━━━━━ Data supplied ━━━━━

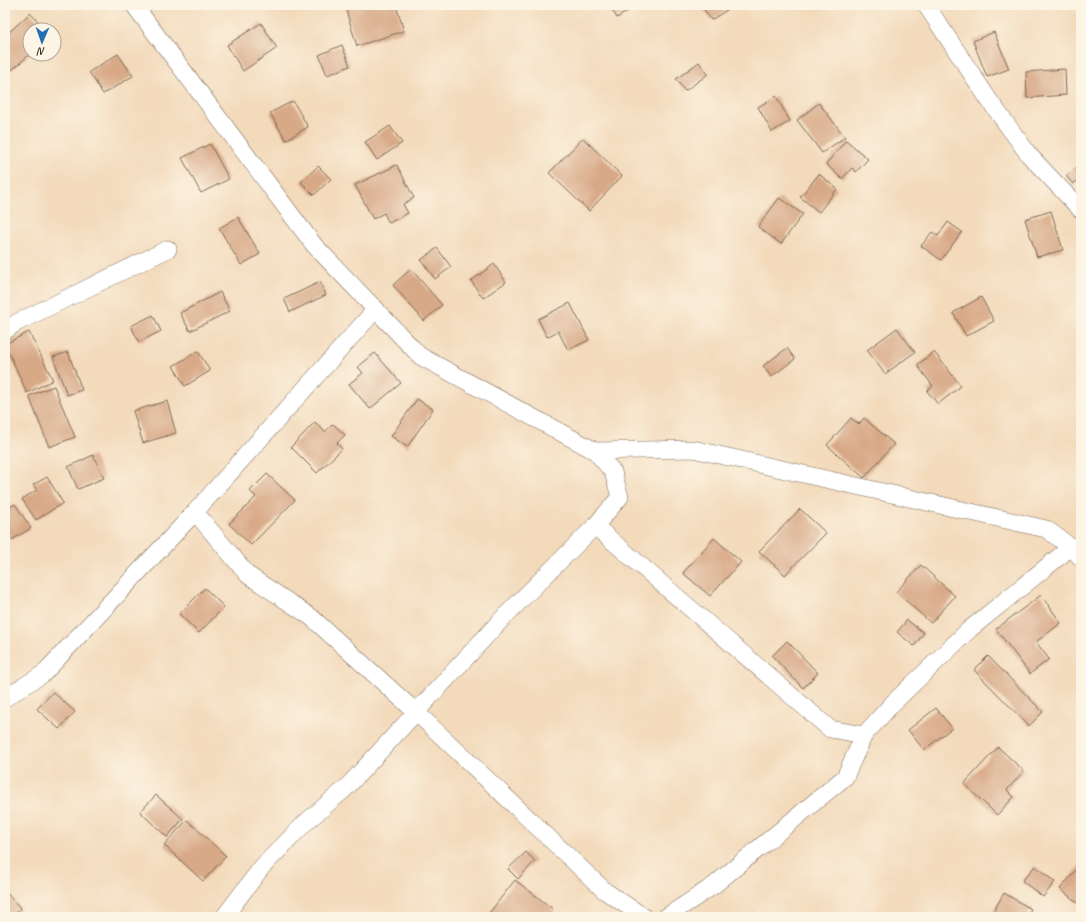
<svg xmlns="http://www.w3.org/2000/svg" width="1086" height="922" font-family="Caveat,sans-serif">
  <rect width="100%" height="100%" fill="#fcf5e5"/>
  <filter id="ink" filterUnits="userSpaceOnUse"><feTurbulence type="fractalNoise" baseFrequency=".025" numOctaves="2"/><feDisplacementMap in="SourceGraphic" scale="8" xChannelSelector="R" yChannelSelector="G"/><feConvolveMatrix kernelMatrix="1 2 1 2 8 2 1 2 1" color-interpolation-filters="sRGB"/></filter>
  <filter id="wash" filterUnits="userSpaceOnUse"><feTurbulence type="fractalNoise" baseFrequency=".012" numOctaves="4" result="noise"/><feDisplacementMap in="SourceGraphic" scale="16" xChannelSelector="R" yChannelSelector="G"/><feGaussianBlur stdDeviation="0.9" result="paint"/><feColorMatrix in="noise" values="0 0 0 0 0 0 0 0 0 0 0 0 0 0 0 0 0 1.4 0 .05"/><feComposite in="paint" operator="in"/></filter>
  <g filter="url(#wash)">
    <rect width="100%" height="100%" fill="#f3dabb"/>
    <g id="blocks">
      <path fill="#d8a987" d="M 362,5 L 396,5 L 404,31 L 357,46 L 346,10 Z
        M 609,5 L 631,5 L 633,8 L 617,18 Z
        M 701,5 L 735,5 L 711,20 Z
        M 30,13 L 46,30 L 30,30 L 30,54 L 12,70 L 5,63 L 5,36 Z
        M 261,23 L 277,48 L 243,71 L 227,45 Z
        M 994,32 L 1009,69 L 987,77 L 973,41 Z
        M 342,45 L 350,66 L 327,75 L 319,55 Z
        M 118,54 L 133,76 L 103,94 L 89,72 Z
        M 699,62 L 708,74 L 685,91 L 676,79 Z
        M 1065,69 L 1066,95 L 1027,98 L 1026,72 Z
        M 776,96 L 790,121 L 772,132 L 758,107 Z
        M 293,101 L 308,127 L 286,140 L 270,113 Z
        M 819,103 L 845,137 L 822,153 L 797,120 Z
        M 390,126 L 402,143 L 377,160 L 365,142 Z
        M 583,138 L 622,176 L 589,211 L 549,173 Z
        M 846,140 L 868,159 L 856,172 L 852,168 L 842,179 L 826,164 Z
        M 210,144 L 229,179 L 201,193 L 182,158 Z
        M 397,165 L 414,198 L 403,204 L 408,213 L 389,223 L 384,213 L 373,219 L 355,185 Z
        M 318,166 L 331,179 L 314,195 L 301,182 Z
        M 1077,167 L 1081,172 L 1081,178 L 1073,184 L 1066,176 Z
        M 819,174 L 837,189 L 819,212 L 800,197 Z
        M 779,198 L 803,214 L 781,244 L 758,227 Z
        M 1051,211 L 1063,250 L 1037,257 L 1025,219 Z
        M 238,217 L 260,254 L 241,265 L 219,228 Z
        M 948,222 L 962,232 L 941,260 L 921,246 L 932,232 L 938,236 Z
        M 437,248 L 451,267 L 435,279 L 421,260 Z
        M 494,264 L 506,282 L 483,298 L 471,281 Z
        M 411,269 L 442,305 L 424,321 L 393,285 Z
        M 320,282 L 326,295 L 290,312 L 284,299 Z
        M 220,292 L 230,311 L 190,331 L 180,313 Z
        M 981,297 L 994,321 L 966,336 L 953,313 Z
        M 570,303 L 589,340 L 568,350 L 558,331 L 547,337 L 538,319 Z
        M 153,315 L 161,331 L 139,342 L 131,326 Z
        M 897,328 L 915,352 L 885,374 L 867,350 Z
        M 29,332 L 53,380 L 27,393 L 5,344 Z
        M 787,348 L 795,359 L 771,377 L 763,366 Z
        M 198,351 L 210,371 L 185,386 L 173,366 Z
        M 68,352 L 82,390 L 67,395 L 53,357 Z
        M 934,352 L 961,386 L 938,404 L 927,391 L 933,386 L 917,365 Z
        M 375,353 L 401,383 L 370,409 L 349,384 L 363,373 L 358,367 Z
        M 54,386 L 75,437 L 49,447 L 29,396 Z
        M 417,399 L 433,409 L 407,447 L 391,436 Z
        M 167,401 L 176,433 L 143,443 L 133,411 Z
        M 851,418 L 859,424 L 864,418 L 894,444 L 864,478 L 827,445 Z
        M 315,422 L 325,432 L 333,424 L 345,435 L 337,443 L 342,449 L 317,473 L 291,447 Z
        M 93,455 L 104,478 L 78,489 L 68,467 Z
        M 267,474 L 295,500 L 251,545 L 229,524 L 256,497 L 250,491 Z
        M 47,477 L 63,503 L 36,520 L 22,499 L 37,490 L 33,485 Z
        M 15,504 L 31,528 L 12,540 L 5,529 L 5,510 Z
        M 800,509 L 826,533 L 785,575 L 759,551 Z
        M 714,538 L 741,562 L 710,596 L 683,573 Z
        M 921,565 L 955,596 L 931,623 L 896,592 Z
        M 205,588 L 224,607 L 199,633 L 179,614 Z
        M 1041,595 L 1061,623 L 1036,642 L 1049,659 L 1030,674 L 996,629 Z
        M 907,620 L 924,633 L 914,646 L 897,632 Z
        M 787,641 L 818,673 L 803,688 L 772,656 Z
        M 988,656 L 1043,712 L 1029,726 L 974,670 Z
        M 53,692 L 75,712 L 59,729 L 37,709 Z
        M 936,708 L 952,728 L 924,750 L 908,730 Z
        M 998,747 L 1024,771 L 1007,790 L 1014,797 L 997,815 L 964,784 Z
        M 156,795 L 183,819 L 167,837 L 140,812 Z
        M 187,820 L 226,856 L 203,881 L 164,845 Z
        M 526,852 L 535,861 L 518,879 L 508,869 Z
        M 1081,864 L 1081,900 L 1078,903 L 1060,889 Z
        M 1035,866 L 1055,882 L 1043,897 L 1022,881 Z
        M 515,880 L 553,909 L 547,917 L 486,917 Z
        M 5,891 L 21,909 L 11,917 L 5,917 Z
        M 1004,893 L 1031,909 L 1026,917 L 990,917 Z
        M 754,912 L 757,917 L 747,917 Z"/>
    </g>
  </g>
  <g filter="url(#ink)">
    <use href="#blocks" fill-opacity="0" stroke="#7b6855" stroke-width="1"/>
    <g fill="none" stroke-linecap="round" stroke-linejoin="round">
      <g stroke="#7b6855" stroke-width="18">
        <path id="street" d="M 134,5 L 314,245 L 420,356 L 595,451 L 613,472 L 620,497 L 595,526 L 501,620 L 346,788 L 305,823 L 262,867 L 224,917
          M 926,5 L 989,100 L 1029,155 L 1081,210
          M 5,331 L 16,323 L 168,249
          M 595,451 L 693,449 L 1046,529 L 1071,547 L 1081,558
          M 195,512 L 248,575 L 311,617 L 417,713 L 605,891 L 644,917
          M 595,526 L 830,729 L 864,735 L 893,703 L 970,629 L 1071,547
          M 5,698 L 43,674 L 195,512 L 376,309
          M 666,917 L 713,886 L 845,777 L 864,735"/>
      </g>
      <use href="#street" stroke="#fff" stroke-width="17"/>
    </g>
  </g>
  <rect width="1086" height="922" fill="none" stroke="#fcf5e5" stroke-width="20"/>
  <g transform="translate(42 42) rotate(182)"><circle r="19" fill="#fcf5e5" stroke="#afa495"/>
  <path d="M0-3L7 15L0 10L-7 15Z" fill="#1f6fb2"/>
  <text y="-6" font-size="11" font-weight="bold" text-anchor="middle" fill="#3b2a1e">N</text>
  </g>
</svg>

━━━━━

Work to be completed> The lines holding the word "yChannelSelector" are the answer. Find them in the entries and copy them.

Answer for the task>
  <filter id="ink" filterUnits="userSpaceOnUse"><feTurbulence type="fractalNoise" baseFrequency=".025" numOctaves="2"/><feDisplacementMap in="SourceGraphic" scale="8" xChannelSelector="R" yChannelSelector="G"/><feConvolveMatrix kernelMatrix="1 2 1 2 8 2 1 2 1" color-interpolation-filters="sRGB"/></filter>
  <filter id="wash" filterUnits="userSpaceOnUse"><feTurbulence type="fractalNoise" baseFrequency=".012" numOctaves="4" result="noise"/><feDisplacementMap in="SourceGraphic" scale="16" xChannelSelector="R" yChannelSelector="G"/><feGaussianBlur stdDeviation="0.9" result="paint"/><feColorMatrix in="noise" values="0 0 0 0 0 0 0 0 0 0 0 0 0 0 0 0 0 1.4 0 .05"/><feComposite in="paint" operator="in"/></filter>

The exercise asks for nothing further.